Arts & Cultures
We help support folk arts, Native American art, music, tactile art, and artistically significant crafts that foster human creativity.
Our focus in native and folk arts and cultures supports the intergenerational transmission of artistic skill and cultural knowledge. We work with grantee partners in particular regions of interest to help advance and sustain intergenerational transmission at a community level.
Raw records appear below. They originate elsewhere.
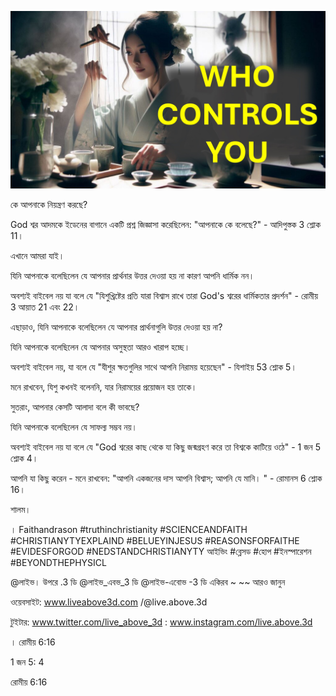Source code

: ![Video cover image](../cover.jpg "cover photo")

কে আপনাকে নিয়ন্ত্রণ করছে?

God শ্বর আদমকে ইডেনের বাগানে একটি প্রশ্ন জিজ্ঞাসা করেছিলেন: "আপনাকে কে বলেছে?" - আদিপুস্তক 3 শ্লোক 11।

এখানে আমরা যাই।

যিনি আপনাকে বলেছিলেন যে আপনার প্রার্থনার উত্তর দেওয়া হয় না কারণ আপনি ধার্মিক নন।

অবশ্যই বাইবেল নয় যা বলে যে "যিশুখ্রিষ্টের প্রতি যারা বিশ্বাস রাখে তারা God's শ্বরের ধার্মিকতার প্রদর্শন" - রোমীয় 3 আয়াত 21 এবং 22।

এছাড়াও, যিনি আপনাকে বলেছিলেন যে আপনার প্রার্থনাগুলি উত্তর দেওয়া হয় না?

যিনি আপনাকে বলেছিলেন যে আপনার অসুস্থতা আরও খারাপ হচ্ছে।

অবশ্যই বাইবেল নয়, যা বলে যে "যীশুর ক্ষতগুলির সাথে আপনি নিরাময় হয়েছেন" - যিশাইয় 53 শ্লোক 5।

মনে রাখবেন, যিশু কখনই বলেননি, যার নিরাময়ের প্রয়োজন হয় তাকে।

সুতরাং, আপনার কেসটি আলাদা বলে কী ভাবছে?

যিনি আপনাকে বলেছিলেন যে সাফল্য সম্ভব নয়।

অবশ্যই বাইবেল নয় যা বলে যে "God শ্বরের কাছ থেকে যা কিছু জন্মগ্রহণ করে তা বিশ্বকে কাটিয়ে ওঠে" - 1 জন 5 শ্লোক 4।

আপনি যা কিছু করেন - মনে রাখবেন: "আপনি একজনের দাস আপনি বিশ্বাস; আপনি যে মানি। " - রোমানস 6 শ্লোক 16।

শালম।

। Faithandrason #truthinchristianity #SCIENCEANDFAITH #CHRISTIANYTYEXPLAIND #BELUEYINJESUS ​​#REASONSFORFAITHE #EVIDESFORGOD #NEDSTANDCHRISTIANYTY আইভিং #ব্লেসড #হোপ #ইনস্পারেশন #BEYONDTHEPHYSICL

@লাইভ। উপরে .3 ডি @লাইভ_এবভ_3 ডি @লাইভ-এবোভ -3 ডি একিরব ~ ~~ আরও জানুন

ওয়েবসাইট: www.liveabove3d.com /@live.above.3d

টুইটার: www.twitter.com/live_above_3d : www.instagram.com/live.above.3d

। রোমীয় 6:16

1 জন 5: 4

রোমীয় 6:16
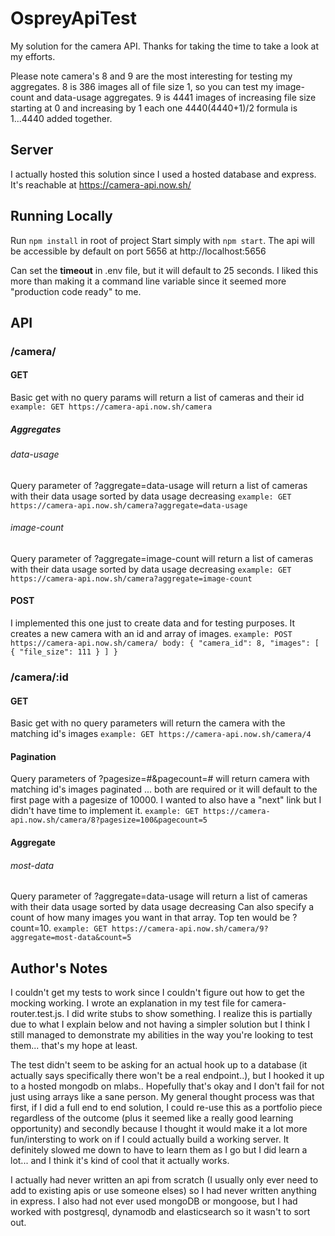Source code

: # OspreyApiTest
My solution for the camera API. Thanks for taking the time to take a look at my efforts.

Please note camera's 8 and 9 are the most interesting for testing my aggregates. 8 is 386 images all of file size 1, so you can test my image-count and data-usage aggregates. 9 is 4441 images of increasing file size starting at 0 and increasing by 1 each one 4440(4440+1)/2 formula is 1...4440 added together. 

## Server
I actually hosted this solution since I used a hosted database and express. It's reachable at https://camera-api.now.sh/

## Running Locally
Run `npm install` in root of project
Start simply with `npm start`.
The api will be accessible by default on port 5656 at http://localhost:5656

Can set the **timeout** in .env file, but it will default to 25 seconds.
I liked this more than making it a command line variable since it seemed more "production code ready" to me.

## API
### /camera/
#### GET
Basic get with no query params will return a list of cameras and their id
`example: GET https://camera-api.now.sh/camera`
##### Aggregates
###### data-usage
Query parameter of ?aggregate=data-usage will return a list of cameras with their data usage sorted by data usage decreasing
`example: GET https://camera-api.now.sh/camera?aggregate=data-usage`
###### image-count
Query parameter of ?aggregate=image-count will return a list of cameras with their data usage sorted by data usage decreasing
`example: GET https://camera-api.now.sh/camera?aggregate=image-count`
#### POST
I implemented this one just to create data and for testing purposes.
It creates a new camera with an id and array of images.
`example: POST https://camera-api.now.sh/camera/ body: {
	"camera_id": 8,
	"images": [
        {
            "file_size": 111
        }
	]
}`
### /camera/:id
#### GET
Basic get with no query parameters will return the camera with the matching id's images
`example: GET https://camera-api.now.sh/camera/4`

#### Pagination
Query parameters of ?pagesize=#&pagecount=# will return camera with matching id's images paginated ... both are required or it will default to the first page with a pagesize of 10000. I wanted to also have a "next" link but I didn't have time to implement it.
`example: GET https://camera-api.now.sh/camera/8?pagesize=100&pagecount=5`

#### Aggregate
###### most-data
Query parameter of ?aggregate=data-usage will return a list of cameras with their data usage sorted by data usage decreasing
Can also specify a count of how many images you want in that array. Top ten would be ?count=10. 
`example: GET https://camera-api.now.sh/camera/9?aggregate=most-data&count=5`

## Author's Notes
I couldn't get my tests to work since I couldn't figure out how to get the mocking working. I wrote an explanation in my test file for camera-router.test.js. I did write stubs to show something. I realize this is partially due to what I explain below and not having a simpler solution but I think I still managed to demonstrate my abilities in the way you're looking to test them... that's my hope at least.

The test didn't seem to be asking for an actual hook up to a database (it actually says specifically there won't be a real endpoint..), but I hooked it up to a hosted mongodb on mlabs.. Hopefully that's okay and I don't fail for not just using arrays like a sane person. My general thought process was that first, if I did a full end to end solution, I could re-use this as a portfolio piece regardless of the outcome (plus it seemed like a really good learning opportunity) and secondly because I thought it would make it a lot more fun/intersting to work on if I could actually build a working server. It definitely slowed me down to have to learn them as I go but I did learn a lot... and I think it's kind of cool that it actually works.

I actually had never written an api from scratch (I usually only ever need to add to existing apis or use someone elses) so I had never written anything in express. I also had not ever used mongoDB or mongoose, but I had worked with postgresql, dynamodb and elasticsearch so it wasn't to sort out.
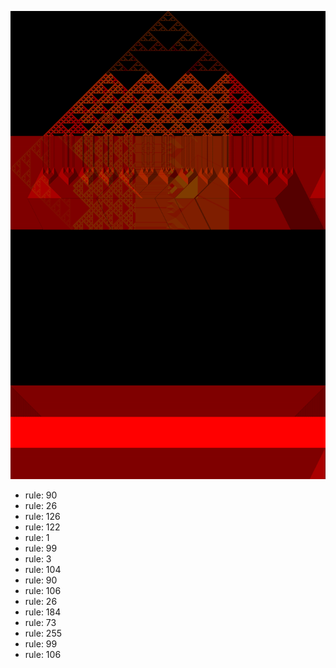 ![photo](./output.png) 
 * rule: 90
* rule: 26
* rule: 126
* rule: 122
* rule: 1
* rule: 99
* rule: 3
* rule: 104
* rule: 90
* rule: 106
* rule: 26
* rule: 184
* rule: 73
* rule: 255
* rule: 99
* rule: 106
MACP also supports greater access to music education and opportunities for youth to develop skills in music, to enhance their personal growth, and to expose them to their own and other cultures.
Our Native Arts & Cultures program supports work in three regions to include the Northwest (Alaska, British Columbia, Washington, Oregon, Idaho, Montana); Southwest (Southern California, Arizona, New Mexico); and Upper Midwest (North Dakota, South Dakota, Minnesota, Wisconsin).
Our Folk Arts & Cultures program supports Scandinavian-American Folk Arts & Cultures in the Upper Midwest to include North Dakota, South Dakota, Minnesota, Iowa, Wisconsin, and Michigan’s Upper Peninsula; and Appalachian Folk Arts & Cultures of Central Appalachia which includes portions of Ohio, West Virginia, Virginia, Kentucky, Tennessee, and North Carolina.
Our Music Education program is an emerging area of interest and is currently focused on a small portfolio of grants to support ongoing learning and exploration in particular regions of the U.S, British Columbia, Canada, and work with a multinational context
Total Granted in 2021
Native Arts & Cultures
Our grantmaking helps ensure that Native arts and cultures in the regions where we work are more deeply understood, more widely practiced, and more broadly recognized. We support organizations working directly in community so that artistic skills and cultural knowledge can thrive sustainably.
Folk Arts & Cultures
Our vision for impact in the Folk Arts & Cultures (FAC) program is that in the places where MACP is working with grantee partners, folk arts and cultures will be more deeply understood, more broadly recognized, and more widely practiced.
Our work is driven by concern that the lack of intergenerational transfer of artistic skill and cultural knowledge threatens the continuity of folk arts and cultures. MACP aims to address this problem by supporting the work of a select number of organizations that in turn support communities of artistic practice in the Upper Midwest and Central Appalachia.